Dettagli e simbologia: Il paliotto frontale può essere decorato con
rami sottili, corteccia o cordino, oppure con il simbolo del reparto
o della squadriglia. Sul piano si può stendere un telo bianco o una
stuoia pulita. Fiori e natura: tradizionalmente si decora la base
con pietre bianche, fiori di campo o pigne. Consiglio liturgico:
prima di costruirlo, chiedi sempre al Capo o all'Assistente
Ecclesiastico se ci sono esigenze particolari.
Sopraelevata scout
La sopraelevata è una piattaforma rialzata costruita con pali e
corde sulla quale si monta la tenda di squadriglia. Come si fa? Si
usano 4 o 6 pali robusti interrati profondamente come pilastri,
collegati da correnti orizzontali fissati con legature quadre molto
strette per formare il telaio. È fondamentale inserire croci di
Sant'Andrea (diagonali) tra i pilastri per evitare oscillazioni. Il
piano di calpestio si ottiene disponendo pali trasversali più
sottili fissati con nodi parlati o legature piane; sopra si può
stendere cartone o iuta per ottenere una superficie piana. Infine si
fissa la tenda ai pali e si costruisce una scala per l'accesso in
sicurezza.
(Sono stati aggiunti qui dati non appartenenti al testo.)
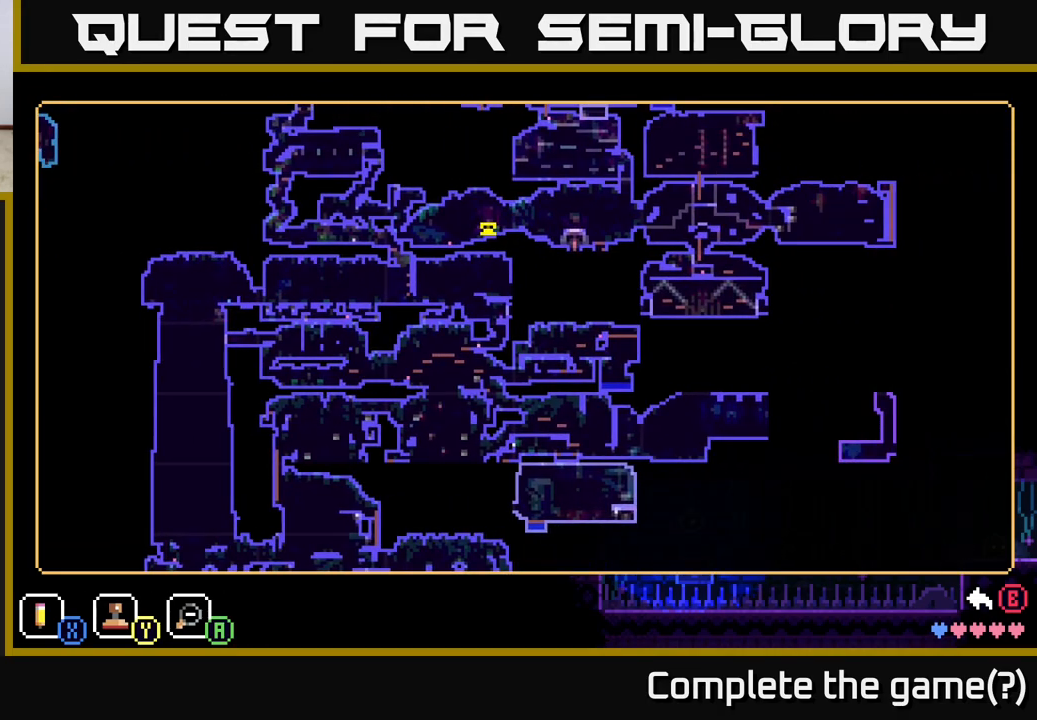
{"buttons": [], "left_stick": "center", "right_stick": "center", "events": [[17, "right_stick", "center"], [267, "left_stick", "center"]]}
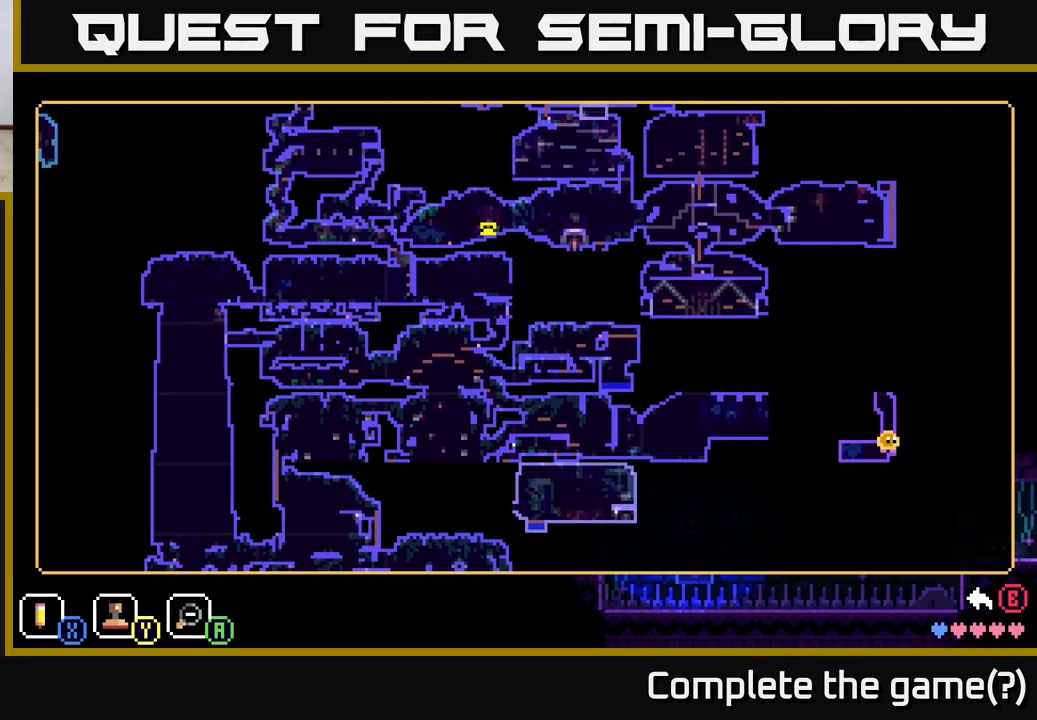
{"buttons": [], "left_stick": "left", "right_stick": "center", "events": [[50, "left_stick", "left"]]}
A cosa serve? Isolamento dal terreno, protezione da
insetti e piogge, spazio coperto sottostante e occasione di
apprendimento tecnico per la squadriglia.
Portale scout
Il portale è la struttura che marca l'ingresso del campo. Come si
fa? Si progetta il disegno, si scavano le buche per i pali verticali
e si uniscono i pali a terra con legature quadre per i pilastri e
l'architrave; si aggiungono legature diagonali per stabilità. Si
solleva la struttura e si interrano i pali, poi si fissano tiranti
alla cima del portale ancorandoli al terreno con picchetti robusti
per resistere al vento. A cosa serve? Identifica il campo, segna il
confine simbolico tra il mondo civile e l'ambiente di campo, e
mostra la competenza della squadriglia nella pioneristica.
Ponte tibetano
Il ponte tibetano è composto da tre corde principali tese tra due
ancoraggi solidi. La corda portante inferiore è quella su cui si
cammina: deve essere molto robusta e tesa con un paranco. I
corrimano laterali forniscono stabilità e sono posizionati ad
altezza spalle. I raccordi, cordini più sottili legati a formare una
serie di "V", collegano la corda portante ai corrimano e vengono
fissati con nodi parlati. A cosa serve? Sviluppa equilibrio, fiducia
e competenze tecniche, e richiede lavoro di squadra per tendere le
corde e ancorare la struttura in sicurezza.